Ein Schriftenwechsel ist aufgrund der neuen, nacherfolgenden Judikatur nicht nötig. Das Gesuch um aufschiebende Wirkung wird gegenstandslos. Die Rückweisung der Sache gilt als vollständiges Obsiegen der Beschwerdeführerin. Es werden keine Gerichtskosten erhoben, und die Beschwerdegegnerinnen müssen der Beschwerdeführerin eine Parteientschädigung von CHF 1'500.- bezahlen.

Kurze Zusammenfassung der wesentlichen Punkte:

  • Anfechtung: Eine Ärztin wurde vom kantonalen Schiedsgericht wegen unwirtschaftlicher Behandlungsweise zur Rückerstattung von CHF 75'670.- verpflichtet.
  • Grundlage der Prüfung: Die zweistufige Screening-Methode (Regressionsanalyse und Einzelfallprüfung) zur Identifikation unwirtschaftlicher Behandlungsweisen, basierend auf dem Vergleich des individuellen Fallwerts mit einer Referenzgruppe und unter Berücksichtigung einer Toleranzmarge und allfälliger Praxisbesonderheiten.
  • Zentrale Neuerung (Bundesgericht): Das Bundesgericht präzisiert die Berechnung der Rückforderung, insbesondere die Notwendigkeit, für die Rückerstattungsquote den Gesamtkostenindex (direkte und veranlasste Kosten) heranzuziehen, auch wenn die Rückforderung selbst nur auf die direkten Kosten beschränkt ist.
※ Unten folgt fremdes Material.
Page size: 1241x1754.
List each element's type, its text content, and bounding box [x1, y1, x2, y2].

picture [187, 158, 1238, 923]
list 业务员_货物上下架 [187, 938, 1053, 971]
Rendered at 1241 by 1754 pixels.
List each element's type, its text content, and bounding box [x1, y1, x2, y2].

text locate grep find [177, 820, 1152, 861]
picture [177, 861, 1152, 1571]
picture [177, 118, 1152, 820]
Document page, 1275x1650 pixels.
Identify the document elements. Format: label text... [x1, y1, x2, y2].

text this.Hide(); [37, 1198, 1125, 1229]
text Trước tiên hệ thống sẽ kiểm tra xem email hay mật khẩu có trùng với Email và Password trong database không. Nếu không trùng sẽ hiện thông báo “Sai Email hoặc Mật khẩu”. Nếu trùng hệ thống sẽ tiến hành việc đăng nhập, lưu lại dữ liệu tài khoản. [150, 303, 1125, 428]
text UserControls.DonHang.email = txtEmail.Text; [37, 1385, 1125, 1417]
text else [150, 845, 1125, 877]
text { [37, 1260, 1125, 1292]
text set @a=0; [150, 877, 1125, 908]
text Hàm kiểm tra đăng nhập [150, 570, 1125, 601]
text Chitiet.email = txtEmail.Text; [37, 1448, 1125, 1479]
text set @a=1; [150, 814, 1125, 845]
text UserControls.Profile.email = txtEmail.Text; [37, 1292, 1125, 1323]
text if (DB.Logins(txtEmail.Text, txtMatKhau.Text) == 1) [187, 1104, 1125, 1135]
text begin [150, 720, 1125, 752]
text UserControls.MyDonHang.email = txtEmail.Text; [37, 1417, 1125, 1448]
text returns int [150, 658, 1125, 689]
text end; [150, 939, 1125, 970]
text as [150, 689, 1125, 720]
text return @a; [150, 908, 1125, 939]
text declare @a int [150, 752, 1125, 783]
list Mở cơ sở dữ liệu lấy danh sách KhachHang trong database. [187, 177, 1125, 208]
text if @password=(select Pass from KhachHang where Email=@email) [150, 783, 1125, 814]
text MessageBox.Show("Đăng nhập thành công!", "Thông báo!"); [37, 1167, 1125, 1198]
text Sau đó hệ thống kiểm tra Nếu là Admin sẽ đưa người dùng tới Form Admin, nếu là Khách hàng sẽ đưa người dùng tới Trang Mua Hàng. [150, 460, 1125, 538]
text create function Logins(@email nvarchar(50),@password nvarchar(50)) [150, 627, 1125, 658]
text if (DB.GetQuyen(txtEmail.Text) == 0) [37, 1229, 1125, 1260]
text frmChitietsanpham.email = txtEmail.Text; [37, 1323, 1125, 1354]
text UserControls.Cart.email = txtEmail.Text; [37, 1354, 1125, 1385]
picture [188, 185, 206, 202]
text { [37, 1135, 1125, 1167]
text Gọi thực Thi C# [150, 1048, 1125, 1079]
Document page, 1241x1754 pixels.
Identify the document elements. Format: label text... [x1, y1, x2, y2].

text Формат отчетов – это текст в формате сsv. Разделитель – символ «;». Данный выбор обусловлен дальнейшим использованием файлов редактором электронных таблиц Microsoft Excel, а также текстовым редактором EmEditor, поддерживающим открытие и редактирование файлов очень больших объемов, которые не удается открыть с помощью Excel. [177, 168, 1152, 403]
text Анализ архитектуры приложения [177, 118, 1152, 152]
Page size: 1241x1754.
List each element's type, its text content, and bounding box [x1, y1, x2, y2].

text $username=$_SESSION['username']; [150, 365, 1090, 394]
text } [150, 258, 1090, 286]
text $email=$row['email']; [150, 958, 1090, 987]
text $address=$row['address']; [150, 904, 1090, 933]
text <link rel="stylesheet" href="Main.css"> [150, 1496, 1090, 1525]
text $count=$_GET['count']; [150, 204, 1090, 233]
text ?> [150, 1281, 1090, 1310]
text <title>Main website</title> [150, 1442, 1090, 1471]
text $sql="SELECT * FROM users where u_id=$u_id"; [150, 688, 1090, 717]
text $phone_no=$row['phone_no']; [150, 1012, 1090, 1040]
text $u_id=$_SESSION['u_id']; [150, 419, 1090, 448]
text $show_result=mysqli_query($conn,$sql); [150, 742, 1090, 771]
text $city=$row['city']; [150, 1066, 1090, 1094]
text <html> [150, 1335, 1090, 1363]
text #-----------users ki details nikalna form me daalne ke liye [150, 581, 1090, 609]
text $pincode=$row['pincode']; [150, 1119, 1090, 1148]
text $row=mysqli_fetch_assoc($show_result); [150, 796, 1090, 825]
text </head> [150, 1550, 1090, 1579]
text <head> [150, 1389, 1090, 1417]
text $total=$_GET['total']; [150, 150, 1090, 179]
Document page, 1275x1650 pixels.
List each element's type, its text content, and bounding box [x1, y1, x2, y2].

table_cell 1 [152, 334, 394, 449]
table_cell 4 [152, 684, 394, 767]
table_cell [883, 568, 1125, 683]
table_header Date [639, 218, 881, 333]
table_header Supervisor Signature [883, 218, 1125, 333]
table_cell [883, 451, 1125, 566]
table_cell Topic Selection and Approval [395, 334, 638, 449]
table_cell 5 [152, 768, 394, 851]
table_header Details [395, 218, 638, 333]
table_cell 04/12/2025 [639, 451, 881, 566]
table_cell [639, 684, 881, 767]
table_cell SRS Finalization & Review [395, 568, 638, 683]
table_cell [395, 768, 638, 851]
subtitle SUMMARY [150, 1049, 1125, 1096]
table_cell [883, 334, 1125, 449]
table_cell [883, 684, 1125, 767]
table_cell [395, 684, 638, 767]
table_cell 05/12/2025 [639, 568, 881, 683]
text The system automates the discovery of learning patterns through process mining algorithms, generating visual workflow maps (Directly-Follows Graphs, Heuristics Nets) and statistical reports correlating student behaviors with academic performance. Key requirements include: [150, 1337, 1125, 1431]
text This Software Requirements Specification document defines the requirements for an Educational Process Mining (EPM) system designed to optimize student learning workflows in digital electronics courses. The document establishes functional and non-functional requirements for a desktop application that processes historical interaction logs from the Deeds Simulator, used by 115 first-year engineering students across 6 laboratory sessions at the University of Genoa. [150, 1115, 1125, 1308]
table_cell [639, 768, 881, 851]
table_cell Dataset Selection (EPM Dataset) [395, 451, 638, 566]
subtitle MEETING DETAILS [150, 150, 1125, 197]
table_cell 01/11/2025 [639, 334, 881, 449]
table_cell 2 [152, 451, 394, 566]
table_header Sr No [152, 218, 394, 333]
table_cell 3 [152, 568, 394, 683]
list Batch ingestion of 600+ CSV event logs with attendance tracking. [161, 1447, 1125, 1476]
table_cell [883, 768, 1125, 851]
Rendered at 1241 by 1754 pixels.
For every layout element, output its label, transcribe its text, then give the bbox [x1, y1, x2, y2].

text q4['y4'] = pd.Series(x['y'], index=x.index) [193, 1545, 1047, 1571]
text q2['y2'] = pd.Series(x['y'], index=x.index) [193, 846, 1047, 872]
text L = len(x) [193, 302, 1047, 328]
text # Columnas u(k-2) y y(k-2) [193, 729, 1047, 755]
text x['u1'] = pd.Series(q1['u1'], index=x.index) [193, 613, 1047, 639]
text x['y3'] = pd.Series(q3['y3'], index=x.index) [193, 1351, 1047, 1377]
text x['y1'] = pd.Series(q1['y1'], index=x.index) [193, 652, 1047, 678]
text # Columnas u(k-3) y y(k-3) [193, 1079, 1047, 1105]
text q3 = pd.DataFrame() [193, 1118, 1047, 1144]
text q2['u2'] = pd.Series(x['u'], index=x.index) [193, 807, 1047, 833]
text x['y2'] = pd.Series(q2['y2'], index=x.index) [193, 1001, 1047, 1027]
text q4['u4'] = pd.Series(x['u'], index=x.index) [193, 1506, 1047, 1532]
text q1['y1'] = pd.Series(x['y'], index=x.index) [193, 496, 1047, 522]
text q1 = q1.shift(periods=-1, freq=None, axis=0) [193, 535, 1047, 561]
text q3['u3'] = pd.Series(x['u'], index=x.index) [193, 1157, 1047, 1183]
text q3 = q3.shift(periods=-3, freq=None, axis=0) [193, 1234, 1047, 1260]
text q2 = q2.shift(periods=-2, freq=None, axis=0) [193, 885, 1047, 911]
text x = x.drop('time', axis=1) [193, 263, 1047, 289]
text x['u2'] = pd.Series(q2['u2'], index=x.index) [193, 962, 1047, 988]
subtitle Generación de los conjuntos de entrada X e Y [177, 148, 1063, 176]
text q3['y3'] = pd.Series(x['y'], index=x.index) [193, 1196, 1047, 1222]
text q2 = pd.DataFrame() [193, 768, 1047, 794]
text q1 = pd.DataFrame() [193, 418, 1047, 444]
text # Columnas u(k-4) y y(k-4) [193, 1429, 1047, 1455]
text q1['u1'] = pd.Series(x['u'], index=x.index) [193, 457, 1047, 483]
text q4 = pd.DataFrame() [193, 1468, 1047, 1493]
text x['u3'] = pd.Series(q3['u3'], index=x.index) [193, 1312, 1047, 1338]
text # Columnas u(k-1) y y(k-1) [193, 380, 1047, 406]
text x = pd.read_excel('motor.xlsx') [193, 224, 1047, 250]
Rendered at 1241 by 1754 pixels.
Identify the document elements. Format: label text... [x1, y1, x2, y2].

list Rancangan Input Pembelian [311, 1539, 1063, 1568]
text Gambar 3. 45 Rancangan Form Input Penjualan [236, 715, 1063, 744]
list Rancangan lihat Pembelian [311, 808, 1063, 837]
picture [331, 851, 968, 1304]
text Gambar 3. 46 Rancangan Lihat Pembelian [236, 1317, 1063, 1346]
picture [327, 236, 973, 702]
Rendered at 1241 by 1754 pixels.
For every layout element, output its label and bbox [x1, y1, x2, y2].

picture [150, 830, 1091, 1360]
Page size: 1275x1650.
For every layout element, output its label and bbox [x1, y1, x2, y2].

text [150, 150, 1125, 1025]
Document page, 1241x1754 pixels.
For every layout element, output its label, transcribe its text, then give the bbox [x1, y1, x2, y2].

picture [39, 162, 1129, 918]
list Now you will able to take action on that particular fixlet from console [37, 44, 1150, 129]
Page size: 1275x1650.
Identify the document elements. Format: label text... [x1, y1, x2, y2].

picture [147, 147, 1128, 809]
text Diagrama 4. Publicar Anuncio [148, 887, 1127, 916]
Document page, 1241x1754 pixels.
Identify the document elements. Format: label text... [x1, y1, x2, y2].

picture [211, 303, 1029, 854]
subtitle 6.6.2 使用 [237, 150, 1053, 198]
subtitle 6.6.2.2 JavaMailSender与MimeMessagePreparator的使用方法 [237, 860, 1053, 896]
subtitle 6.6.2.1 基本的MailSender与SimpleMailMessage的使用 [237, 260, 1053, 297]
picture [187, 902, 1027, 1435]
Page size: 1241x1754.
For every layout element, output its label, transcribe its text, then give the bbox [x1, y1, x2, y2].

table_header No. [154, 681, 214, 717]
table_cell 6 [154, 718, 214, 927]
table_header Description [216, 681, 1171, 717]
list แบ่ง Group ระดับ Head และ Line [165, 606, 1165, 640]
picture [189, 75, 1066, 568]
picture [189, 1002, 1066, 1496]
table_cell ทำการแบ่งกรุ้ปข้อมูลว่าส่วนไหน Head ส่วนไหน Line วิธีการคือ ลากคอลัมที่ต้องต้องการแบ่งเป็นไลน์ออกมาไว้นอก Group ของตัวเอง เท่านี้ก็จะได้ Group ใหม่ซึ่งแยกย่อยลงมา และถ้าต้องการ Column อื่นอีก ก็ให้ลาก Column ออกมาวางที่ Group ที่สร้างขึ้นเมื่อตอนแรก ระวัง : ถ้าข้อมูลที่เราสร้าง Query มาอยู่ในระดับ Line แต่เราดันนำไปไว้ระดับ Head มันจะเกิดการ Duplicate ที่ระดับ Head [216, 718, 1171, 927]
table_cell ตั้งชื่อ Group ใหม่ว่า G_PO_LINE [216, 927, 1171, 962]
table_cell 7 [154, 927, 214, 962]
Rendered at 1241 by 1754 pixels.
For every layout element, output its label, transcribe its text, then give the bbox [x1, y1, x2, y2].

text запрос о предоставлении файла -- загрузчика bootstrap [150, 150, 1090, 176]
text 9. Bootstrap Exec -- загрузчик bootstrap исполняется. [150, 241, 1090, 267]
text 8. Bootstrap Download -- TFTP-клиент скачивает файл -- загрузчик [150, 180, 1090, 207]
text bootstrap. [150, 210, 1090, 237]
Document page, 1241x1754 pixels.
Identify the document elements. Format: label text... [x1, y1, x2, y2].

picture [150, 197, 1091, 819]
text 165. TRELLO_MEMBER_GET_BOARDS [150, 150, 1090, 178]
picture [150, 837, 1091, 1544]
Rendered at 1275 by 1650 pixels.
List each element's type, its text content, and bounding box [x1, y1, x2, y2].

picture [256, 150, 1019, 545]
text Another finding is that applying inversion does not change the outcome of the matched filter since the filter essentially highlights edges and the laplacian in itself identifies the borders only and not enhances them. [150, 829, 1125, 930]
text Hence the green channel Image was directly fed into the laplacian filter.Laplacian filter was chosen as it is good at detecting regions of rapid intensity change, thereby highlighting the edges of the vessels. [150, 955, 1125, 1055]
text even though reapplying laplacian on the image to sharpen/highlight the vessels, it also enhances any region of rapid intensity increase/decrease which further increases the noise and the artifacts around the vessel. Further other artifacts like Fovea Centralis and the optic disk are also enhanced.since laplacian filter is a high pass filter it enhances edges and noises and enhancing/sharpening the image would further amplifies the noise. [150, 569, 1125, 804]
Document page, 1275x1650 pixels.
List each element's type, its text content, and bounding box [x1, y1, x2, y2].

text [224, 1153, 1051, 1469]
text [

Dies dient der Berücksichtigung kompensatorischer Effekte.
  • Urteil: Die vorinstanzliche Berechnung entsprach dieser neuen Formel nicht. Das Bundesgericht hebt das Urteil auf und weist die Sache zur Neubeurteilung an die Vorinstanz zurück, die die neuen bundesgerichtlichen Vorgaben berücksichtigen muss.